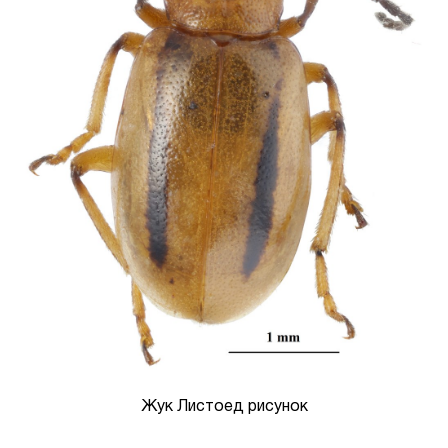
Жук Листоед рисунок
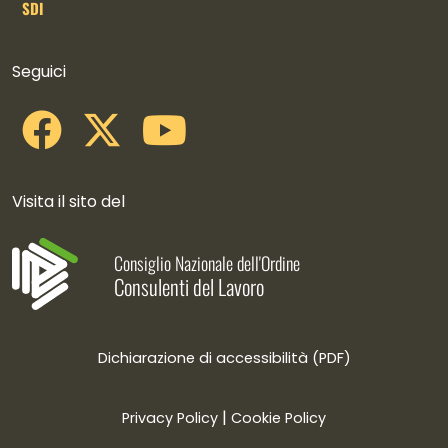
SDI
Collegamenti social
Seguici
Visita il sito del
Consiglio Nazionale dell'Ordine
Consulenti del Lavoro
Dichiarazione di accessibilità (PDF)
|
Privacy Policy
Cookie Policy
== == ==
# REQUIREMENT
Rewrite the text of the listing above with "Policy" swapped for "Notice" and every other line unchanged. Omit the pictures.

# COMPLETED TASK
Жук Листоед рисунок
SDI
Collegamenti social
Seguici
Visita il sito del
Consiglio Nazionale dell'Ordine
Consulenti del Lavoro
Dichiarazione di accessibilità (PDF)
|
Privacy Notice
Cookie Notice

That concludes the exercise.